Database Options

As with testing, exploring and comparing databases could fill a book of its own. This section will be a whirlwind tour of the current state of the world of databases.

Relational Databases

Relational databases are so called because of the tabular way in which their data is stored. A relation is a table in which columns represent attributes, and each row is an entity with a value for each attribute. Invented in 1970 and used heavily ever since, relational database management systems (RDBMS) are among the most robust pieces of software.

There are three key characteristics of relational databases:

  • Schemas: Each column (attribute) is well-defined by a data schema, and the values of each row must satisfy the constraints of the columns. Tabular schemas guarantee valid data, but can restrict the flexibility of the system.
  • Joins: An operation known as a join is used to combine rows from different tables that share a common key. Joins are not inherently bad, but can become very expensive on very large datasets.
  • Transactions: Relational databases perform write operations in transactions. Transactions have the ACID properties, which guarantee data is written reliably. This is often essential for working with mission-critical data, but it constrains how the database can be "scaled out".

The obvious relational DBaaS choice is the AWS Relational Database Service (RDS). RDS offers multiple relational databases, including MySQL, MSSQL, PostgreSQL and Amazon's own Aurora.

NoSQL Databases

"NoSQL" has more or less come to mean "not relational". While perfect for many conventional use cases, relational databases struggle with others. The explosion of new software of unprecedented scale and complexity has given rise to a family of more specialised databases. This trend is summarised well by Martin Fowler and Pramod Sadalage, and beautifully visualised by 451research.

The most common NoSQL databases include:

  • Key-Value (Redis, Riak): Simple data structure optimised for massive throughput.
  • Document (MongoDB, CouchDB): Hierarchical, flexible storage of complex data structures representing whole entities requiring fewer joins.
  • Column family (Cassandra, HBase): Like a relational database thrown into a blender. Related columns are grouped for easier access, and each row can have different sets of columns. Here's a nice illustration for Cassandra.
  • Graph (Neo4j, Titan): Represents data as a graph of connected nodes. Extremely efficient for traversing relationships (relative to relational joins).

All of these NoSQL databases are designed to be run on a cluster of machines. This allows them to scale out and manage vast quantities of data with good performance.

Since there is such a large variety, I will focus only on MongoDB. MongoDB is perhaps the most popular, and its JSON API is well-suited for general-purpose, document-oriented Web apps.

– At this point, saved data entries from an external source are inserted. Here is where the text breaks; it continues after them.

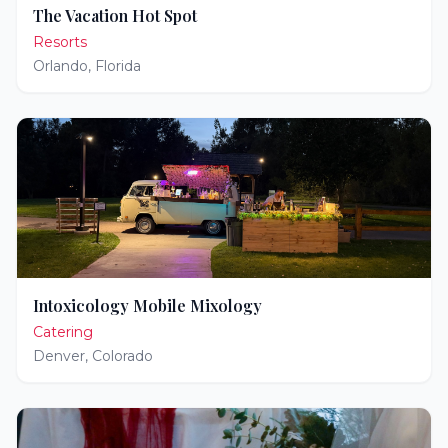
The Vacation Hot Spot
Resorts
Orlando
,
Florida
Intoxicology Mobile Mixology
Catering
Denver
,
Colorado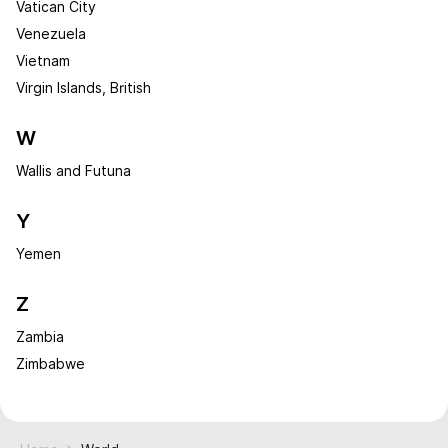
Vatican City
Venezuela
Vietnam
Virgin Islands, British
W
Wallis and Futuna
Y
Yemen
Z
Zambia
Zimbabwe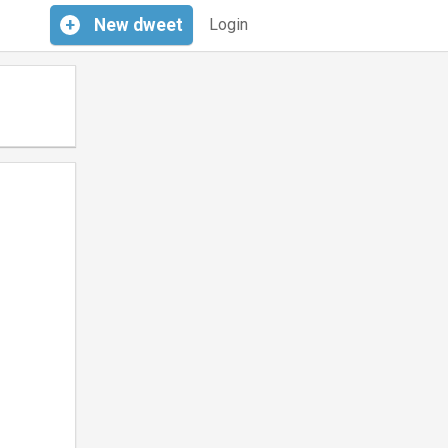
+
New
dweet
Login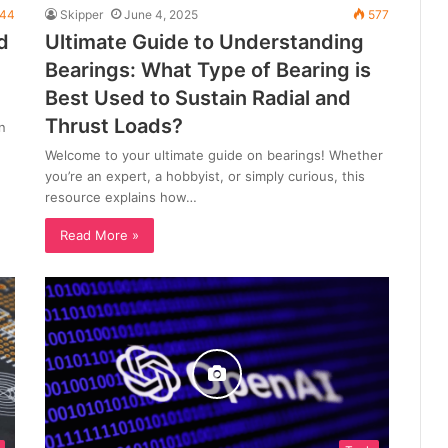
44
Skipper
June 4, 2025
577
d
Ultimate Guide to Understanding
Bearings: What Type of Bearing is
Best Used to Sustain Radial and
Thrust Loads?
n
Welcome to your ultimate guide on bearings! Whether
you’re an expert, a hobbyist, or simply curious, this
resource explains how…
Read More »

AWS doesn't offer managed MongoDB-as-a-service, but there are three major players that do: MongoLab, Compose.io and the MongoDB team. They all have the same API, but MongoLab has a free tier with 500 MB, so that's ideal for our experimentation.

New Generation

With the rise of NoSQL and the explosion of Web apps, databases have become cool again. There are new databases being released seemingly every month with new features to trump the others.

Here's a list of new databases that I've heard good things about but haven't tried in practice:

  • RethinkDB: Like a real-time MongoDB, RethinkDB pushes changes to queries as they happen. This is very similar to the data model in Meteor, which uses MongoDB's oplog and tailable cursors.
  • Firebase: More than just a a database, Firebase is an entire backend-platform-as-a-service. With Firebase you can build a real-time app with only front-end code.
  • OrientDB: Combination of document and graph data models, promising the best of both worlds. Graph databases are greatly undervalued, so more options are always welcome.

If no single database is perfect, you can always use multiple. Each type of database can then store that kind of data it specialises in. This is known as polyglot persistence. It can add substantial complexity, but also provide great benefits.

There are also some new query frameworks that have the potential to change the way databases are used (and hence chosen):

  • GraphQL and Relay: Facebook's smart data fetching language and framework. Built to implement the data flow pattern of Flux for the React JavaScript UI library.
  • TinkerPop: A powerful framework for working with graph databases. In particular, Gremlin traversals enable efficient graph exploration, with custom logic analogous to regular expressions.

What should I do?

Given the almost unlimited choice, I'll assume for the sake of this book that you use MongoDB for your app and MongoLab for DBaaS hosting. (MongoDB is the default for Meteor, though support for others is gradually being added.)

  1. Create an account for your organisation on MongoLab.
  2. Create a user account for each DB admin that needs access. Add the admin users to the organisation account.
  3. Create a new MongoDB deployment:
    • Cloud provider​​: AWS
    • Location​​: Your local AWS region
    • Plan​​: Single node > Sandbox
      • If Sandbox is not available, try the ​us-east-1 region instead.
  4. Select the database, and under the Users tab add a new database user with a username and password.

Take note of the Mongo URI, including the username and password of the new database user. We'll use that for database integration in the next section.